The primary functionality of the EVSE is the reliable control of large currents directed toward an electric vehicle at the mains voltage. In a normal use case, the relay or contactor must be held closed for several hours to fully charge a vehicle; however, the relays cannot be welded because of safety concerns. If something fails in the control system, the relays must fail open. These high-current relays or contactors can typically draw tens to hundreds of milliamps as an inductive load, requiring specific drive architectures.

Because of the amount of time that a relay or contactor requires to remain powered, an efficient drive device is preferred to the typical Darlington array, or even discrete transistor configuration. For this reason, the DRV8220 current controller is selected to drive the relays or contactors in the design. The DRV8220 device is designed to regulate the current with a well-controlled waveform to reduce power dissipation.

Relays and contactors use electromechanical solenoids for operation. Activation starts when EN pin voltage is pulled high either by an external driver or internal pullup. Once the EN pin is driven to GND, the DRV8220 device allows the solenoid current to decay to zero. The solenoid current is ramped up fast to enable opening of the relay or contactor. After initial ramping, the solenoid current is kept at a peak value to maintain correct operation, after which the current is reduced to a lower hold level to avoid thermal problems and reduce power dissipation.

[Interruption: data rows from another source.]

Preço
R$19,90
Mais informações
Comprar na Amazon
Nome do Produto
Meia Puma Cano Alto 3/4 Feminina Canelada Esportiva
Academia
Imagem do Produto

Figure 2-3 Typical Current Waveform Through the Solenoid

For safety reasons, detecting the output voltage of relays and contactors is critical. Due to aging and wear, contacts can suffer from arcing and can become permanently welded, resulting in a closed state that continues to supply power to the plug even when the system is off. To prevent this hazard, proper operation must be checked every time the relay is opened.

Figure 2-4 AC Weld Detect Block Diagram

The weld detection circuit of the TIDA-010239 monitors each phase and the neutral line at the output of the contactor. Each phase is monitored through a safety capacitor. The safety capacitors provide an isolated design that also passes high-potential testing. The AC-coupled signals are first voltage- and current-limited, then combined using an ORing circuit and monitored by a single comparator. At the mains input, before the contactor, Class-X and Class-Y safety capacitors provide a current return path from the isolated ground of the charger back to the grid.

If the relay is welded, or if voltage is present at the output of the relay, the comparator drives a logic-high signal through a peak-detect circuit into the fault detection input of the MCU.

Figure 2-5 AC Weld Detect Circuit

The weld detection in this design uses the TLV7021 comparator. The TLV701x and TLV702x devices provide micropower operation with rail-to-rail input capability, combining a propagation delay of 260 ns with a quiescent supply current of only 5 µA. This balance of speed and low power enables the system to quickly detect fault conditions while minimizing energy consumption.

Internal hysteresis and immunity to output phase inversion provides robust and noise-resistant operation, which is critical when monitoring slow or distorted signals in harsh environments. The TLV7021 features an open-drain output stage, making the device an excellent choice for level shifting and flexible system integration. If a push-pull output is required, the TLV701x variant can be used instead.

The comparator reference voltage is generated by a TL431 precision programmable reference, configured to 200 mV in this design. Depending on environmental conditions and system noise levels, the reference can be set to a higher value (for example, 5 V) to increase noise immunity and prevent false triggering.